どちらにせよお父様が道楽で試作したもの。本格的に売れそうになったら更に高性能なものを製作するように要望すれば良いだけですわ。
会社のお金を自由に使えると思えば、お父様も遠慮し無いはずですもの。
「その言葉を聞けて安心しました。手始めに千発ほど発注します」
「あら、使い勝手を確認しなくても良いのですか?」
「シスターが気に入った様子ですし、銃に関しては素人なので判断に任せているんです」
「ミス・ライデン、驚く必要はありません。シャーリィの気前の良さは知っているでしょう?」
シスターカテリナが早速ウィンチェスターM1897を構えて具合を確認していますね。弾は入っていませんが、銃口を此方に向けないように配慮している姿は、銃の扱いに慣れている証ですわね。
「……そうでしたわね、ではその様に」
出きればこのまま帰りたいのですが、いつの間にかシスターカテリナが出入り口へ移動していますわね。背中を嫌な汗が流れるのが分かりますわ。
「さて……素敵な贈り物を頂いた後なのにこんな話をするのは本意ではないのですが」
向かいに座るシャーリィの雰囲気が変わりました。
「伺いましょう」
私が答えた瞬間ドアがノックされました。ビックリしたのは内緒です。
「どうぞ」
「失礼致します。お嬢様、ご要望の品をお持ちいたしました」
入室してきたのは執事のセレスティンさん。何やら片手に……砲弾?
「ご苦労様でした、セレスティン。テーブルへ置いてください」
「御意のままに」
ゴトンと音がして、砲弾がテーブルに置かれました。とても重そうなのですが、片手で?
「執事の嗜みでございます」
「あっ、はい」
うちの執事には絶対に無理ですわよ?
「マーガレットさん、この砲弾は今回鹵獲したもので、『血塗られた戦旗』のFT-17戦車に搭載されていたものです。解析の最中なのでまだ完全には解明されていませんが、この砲弾によってトーチカが一撃で吹き飛んで私の大切なものが十名命を落としました」
シャーリィの表情は見えませんが、明らかに空気が凍りつくのを感じました。
「この砲弾は分厚い装甲を持つ対象を破壊するために開発されたものであると想定されます。

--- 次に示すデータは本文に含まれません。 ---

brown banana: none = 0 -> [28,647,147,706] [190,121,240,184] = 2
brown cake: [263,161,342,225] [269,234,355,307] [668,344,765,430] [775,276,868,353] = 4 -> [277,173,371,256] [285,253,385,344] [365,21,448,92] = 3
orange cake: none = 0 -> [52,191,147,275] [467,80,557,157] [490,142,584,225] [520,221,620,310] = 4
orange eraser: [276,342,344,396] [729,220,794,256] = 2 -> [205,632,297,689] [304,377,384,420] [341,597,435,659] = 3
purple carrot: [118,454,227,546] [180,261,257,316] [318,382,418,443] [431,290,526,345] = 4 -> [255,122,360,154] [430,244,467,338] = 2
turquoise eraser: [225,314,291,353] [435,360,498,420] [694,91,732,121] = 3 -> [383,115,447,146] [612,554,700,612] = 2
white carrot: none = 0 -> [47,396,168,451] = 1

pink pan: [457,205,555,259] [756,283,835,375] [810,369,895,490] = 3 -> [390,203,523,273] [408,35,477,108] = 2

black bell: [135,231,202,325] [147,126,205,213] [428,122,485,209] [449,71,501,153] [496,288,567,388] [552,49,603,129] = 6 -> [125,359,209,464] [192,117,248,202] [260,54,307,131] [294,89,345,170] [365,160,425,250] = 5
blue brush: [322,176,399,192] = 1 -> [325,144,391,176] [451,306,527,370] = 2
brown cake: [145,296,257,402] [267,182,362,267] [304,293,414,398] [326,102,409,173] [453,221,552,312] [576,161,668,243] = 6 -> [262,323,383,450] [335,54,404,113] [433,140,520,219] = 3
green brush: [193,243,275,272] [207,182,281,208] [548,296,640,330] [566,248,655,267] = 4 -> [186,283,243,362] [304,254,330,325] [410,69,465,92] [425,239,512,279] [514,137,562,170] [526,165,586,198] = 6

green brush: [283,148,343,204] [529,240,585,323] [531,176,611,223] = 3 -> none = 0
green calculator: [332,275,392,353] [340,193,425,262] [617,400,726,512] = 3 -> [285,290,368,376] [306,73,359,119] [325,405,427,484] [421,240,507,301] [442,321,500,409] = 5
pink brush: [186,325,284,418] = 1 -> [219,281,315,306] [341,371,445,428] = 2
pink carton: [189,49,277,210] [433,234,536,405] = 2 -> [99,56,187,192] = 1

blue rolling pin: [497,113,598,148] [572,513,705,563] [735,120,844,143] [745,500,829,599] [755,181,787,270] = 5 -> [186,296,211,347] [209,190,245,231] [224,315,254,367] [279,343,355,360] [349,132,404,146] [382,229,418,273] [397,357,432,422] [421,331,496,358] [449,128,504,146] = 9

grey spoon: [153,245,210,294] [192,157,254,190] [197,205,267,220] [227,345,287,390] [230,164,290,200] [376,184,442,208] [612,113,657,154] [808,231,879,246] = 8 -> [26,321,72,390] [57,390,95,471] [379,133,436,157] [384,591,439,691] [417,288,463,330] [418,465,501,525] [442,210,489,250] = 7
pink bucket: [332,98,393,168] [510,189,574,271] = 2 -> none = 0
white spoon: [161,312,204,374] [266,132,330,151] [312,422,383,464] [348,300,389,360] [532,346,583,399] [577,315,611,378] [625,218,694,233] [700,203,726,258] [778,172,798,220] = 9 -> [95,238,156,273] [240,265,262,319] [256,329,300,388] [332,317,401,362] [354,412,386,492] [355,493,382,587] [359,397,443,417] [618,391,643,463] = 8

当然『血塗られた戦旗』にこのような砲弾を開発する力がないことは承知していますし、他の会社にもそんな力はありません」
そんな砲弾知らないっ!誰がこんなものを!
「あなた方から提供された資料に救われたのは事実ですし、今後もより良い関係を維持したいと考えております。しかしながら、この新型砲弾についての情報は一切無かった。そして無視できない被害が生じた」
「っ!」
「さて、マーガレットさん。迂遠な言い方は好きではないのでハッキリとお尋ねしますね。貴女は私の敵ですか?」
そう言って私を見つめる彼女の目は、何処までも冷たいものでした。